2014-2015 Measles Outbreak, School Resources Information
Department of Public Health
Los Angeles County Office of Education
February 10, 2015
California is experiencing a large measles outbreak that was triggered by an exposure of measles at the Disneyland Parks in December 2014. A number of Los Angeles County residents have developed measles and more cases will likely occur among those who have had contact with people who were infected. We have provided the following information to answer questions that you may have about measles and to help you protect your family against this disease.
What is measles?
Measles is a disease that is caused by a virus. Symptoms include a high fever, cough, runny nose, red and watery eyes, and a rash that starts on the face and spreads to the rest of the body. Measles can cause ear infections, diarrhea and serious illness such as pneumonia and encephalitis (swelling around the brain). Although rare, it can lead to death.
Most people who have never been vaccinated against or sick with the measles will get it if they have contact with someone who has measles. The virus can spread very easily when an infected person coughs or sneezes. It can also stay in the air and on surfaces for hours. So, you can be infected by being in a room that an infected person was in or by touching an object that they have touched. This is why it is so important for you and your children to be vaccinated.
How can you prevent measles?
According to the Los Angeles County Department of Public Health, getting vaccinated is the best way to keep from being infected and spreading the measles. People should get the measles-mumps-rubella (MMR) vaccine if they have not been vaccinated or do not know if they were. MMR vaccines are very effective and can prevent almost all cases of measles. Children should receive their first dose of MMR vaccine at 12-15 months of age and a second dose at 4-6 years of age.

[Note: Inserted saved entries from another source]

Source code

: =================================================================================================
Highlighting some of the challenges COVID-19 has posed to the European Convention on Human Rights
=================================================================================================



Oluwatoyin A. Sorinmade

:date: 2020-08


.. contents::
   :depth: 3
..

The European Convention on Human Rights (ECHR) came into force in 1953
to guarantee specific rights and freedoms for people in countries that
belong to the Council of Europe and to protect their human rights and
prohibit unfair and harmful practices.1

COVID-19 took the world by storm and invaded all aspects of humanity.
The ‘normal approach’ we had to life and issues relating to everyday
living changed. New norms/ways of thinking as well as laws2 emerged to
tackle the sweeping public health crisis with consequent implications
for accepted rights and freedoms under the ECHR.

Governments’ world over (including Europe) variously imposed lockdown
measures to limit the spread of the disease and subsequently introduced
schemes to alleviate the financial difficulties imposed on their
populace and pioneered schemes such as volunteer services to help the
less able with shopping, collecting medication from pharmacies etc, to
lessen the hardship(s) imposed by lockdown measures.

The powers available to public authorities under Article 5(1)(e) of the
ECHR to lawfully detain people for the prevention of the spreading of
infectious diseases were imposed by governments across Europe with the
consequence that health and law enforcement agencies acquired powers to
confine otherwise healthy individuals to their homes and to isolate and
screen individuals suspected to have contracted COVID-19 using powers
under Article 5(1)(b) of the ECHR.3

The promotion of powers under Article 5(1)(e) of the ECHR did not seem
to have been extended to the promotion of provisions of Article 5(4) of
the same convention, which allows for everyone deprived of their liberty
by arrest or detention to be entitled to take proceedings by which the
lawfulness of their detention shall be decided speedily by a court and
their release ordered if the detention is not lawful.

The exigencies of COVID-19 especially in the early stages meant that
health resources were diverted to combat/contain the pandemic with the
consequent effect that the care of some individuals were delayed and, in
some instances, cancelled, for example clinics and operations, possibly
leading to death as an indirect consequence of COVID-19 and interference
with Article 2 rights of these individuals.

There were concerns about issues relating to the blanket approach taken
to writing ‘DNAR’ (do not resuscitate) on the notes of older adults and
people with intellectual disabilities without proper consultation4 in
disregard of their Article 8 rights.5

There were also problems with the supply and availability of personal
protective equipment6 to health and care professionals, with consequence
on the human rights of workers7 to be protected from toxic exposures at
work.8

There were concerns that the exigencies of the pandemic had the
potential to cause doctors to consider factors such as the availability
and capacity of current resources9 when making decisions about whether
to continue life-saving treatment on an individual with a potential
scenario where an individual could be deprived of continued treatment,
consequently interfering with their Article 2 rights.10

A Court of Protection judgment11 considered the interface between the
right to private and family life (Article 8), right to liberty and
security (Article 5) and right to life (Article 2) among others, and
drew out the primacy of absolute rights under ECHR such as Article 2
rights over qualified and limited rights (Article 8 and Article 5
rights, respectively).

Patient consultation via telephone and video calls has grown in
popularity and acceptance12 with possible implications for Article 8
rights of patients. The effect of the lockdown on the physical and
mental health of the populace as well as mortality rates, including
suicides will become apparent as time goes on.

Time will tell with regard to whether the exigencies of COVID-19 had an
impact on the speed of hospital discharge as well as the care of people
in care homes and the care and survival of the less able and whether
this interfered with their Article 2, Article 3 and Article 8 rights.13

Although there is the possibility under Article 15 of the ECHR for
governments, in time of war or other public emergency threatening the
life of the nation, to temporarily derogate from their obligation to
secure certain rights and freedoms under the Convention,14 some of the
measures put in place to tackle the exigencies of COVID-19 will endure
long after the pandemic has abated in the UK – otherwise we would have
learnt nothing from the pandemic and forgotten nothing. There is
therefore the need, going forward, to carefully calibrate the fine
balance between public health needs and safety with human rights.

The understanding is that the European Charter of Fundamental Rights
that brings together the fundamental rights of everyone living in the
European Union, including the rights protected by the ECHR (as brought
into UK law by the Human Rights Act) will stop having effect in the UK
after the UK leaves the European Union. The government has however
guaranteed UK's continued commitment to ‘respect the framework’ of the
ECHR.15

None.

All adolescents and adults born after 1956 who have not been vaccinated should also be vaccinated.
If you or your child has not received the recommended doses, call your doctor to get the MMR vaccine, which may be covered by your insurance. Families who do not have a regular health care provider or health insurance that covers vaccines can visit http://www.publichealth.lacounty.gov/ip/IZclinics/clinics.htm or call the Los Angeles County Information Line at 2-1-1 for referrals to providers offering vaccines at no-cost or a reduced cost.
If you think that you or someone in your family has been exposed to or has measles, contact your doctor’s office right away. Tell them that you might have measles before you go, so they can take steps to prevent other patients and staff from being exposed. If your child has measles or has been exposed to someone with measles outside of school, please notify your school office.
Are measles vaccines required to attend school?
Yes. California law requires that students receive measles vaccines to attend school. Two doses of MMR vaccine given on or after the first birthday are required for students entering kindergarten and for transfer students entering the 7th grade. One dose of MMR vaccine is required for students transferring into all other grade levels (California Health and Safety Code, Division 105, Part 2, Chapter 1, Sections 120325-120380). If there is a case of measles at our school, children who are not vaccinated may be excluded from attending. This is for their protection and to prevent the spread of measles.